TD: It seemed like certain colors would coincide with the characters. Was that a conscious design issue?

JS: Yes. We wanted to stay away from the color white because I don’t find it that interesting. But we did have little elements of white linking the stories. We were trying to achieve one story even though there were multiple storylines what could be a visual element to reinforce that certain things happening in one characters life have a parallel in another characters life. We used props to reinforce that unity. That’s the challenge of multiple storyline pieces. You want to have a whole. People are used to seeing a movie that’s a complete movie not a bunch of separate movies. But by the same token, have each character individually express their unique storyline. So we used colors to achieve both of those things.

I know with Clea DuVall we gravitated toward golden colors for her because she’s a very warm kind of spiritual person and then she undergoes something and her palette shifts. They start to overlap a little bit.

TD: Why film in Manhattan?

JS: My sister and I lived there for a long-time and we were there obviously while we were writing the story, undergoing things that these characters went through. There’s something about a big city that speeds up this whole idea of karma. You’re very anonymous in a big city even though you’re surrounded by people. It’s weird. But then it seems like you always run into that one person you’re trying to avoid in a big city. I don’t know. I just think it’s a city that you are surrounded by other people but you start to become where you are living in a bubble and you’re surrounded by your own problems.

We did send a script to Dick Pope in London and he felt this was like London. We wanted to shoot it in New York. On a budget like this though we weren’t sure we would be able to shoot it there. There was some talk about having to shoot it in Toronto and my sister and I thought if had to do that we’re not going to pretend it’s in New York City. We were lucky we were able to do it in New York.
I think in addition to that, New York is an older city with a sense of history and place and when you go into some of these faces, courtrooms and diners and stuff, you get the feeling that these characters are just one of many who have gone through something.

TD: Do you think fate had a hand in the making of the film?

JS: It sure did. I mean first of all, we were lucky to get all of these actors, to have them line up their schedules so perfectly. Because most of them were working on other projects so to be able to fit them all into the same film and have their schedules so perfectly lined up that was luck.

I think getting this group of people at this time was lucky. We also had to shoot this move at a time when I’ve never seen production so busy in New York City. It’s because there was a fear of a strike. Our financing fell through the day before we started shooting but we started shooting anyway thinking it’s a moving train. Money will come in somehow at the end of the week. It went like that on a daily basis. We didn’t know from one day to the next if we would be shooting.

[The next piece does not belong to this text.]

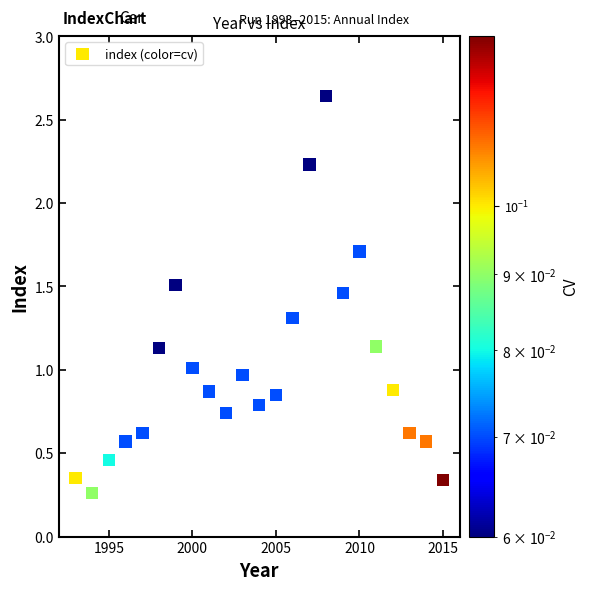

What is the range of X values (max minus min)?

22.0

So the fact that a lot of these people, once they had committed, they could have at any moment left and gone onto a movie shooting right down the street. And they went for weeks without getting paid. It was good fortune that they stayed with the project and believed in the movie and made it through to the end even though we lost money and got a week cut off of our schedule. I think fate is everybody started and got on this ride together and we were destined to make it through together, in spite of a lot of obstacles.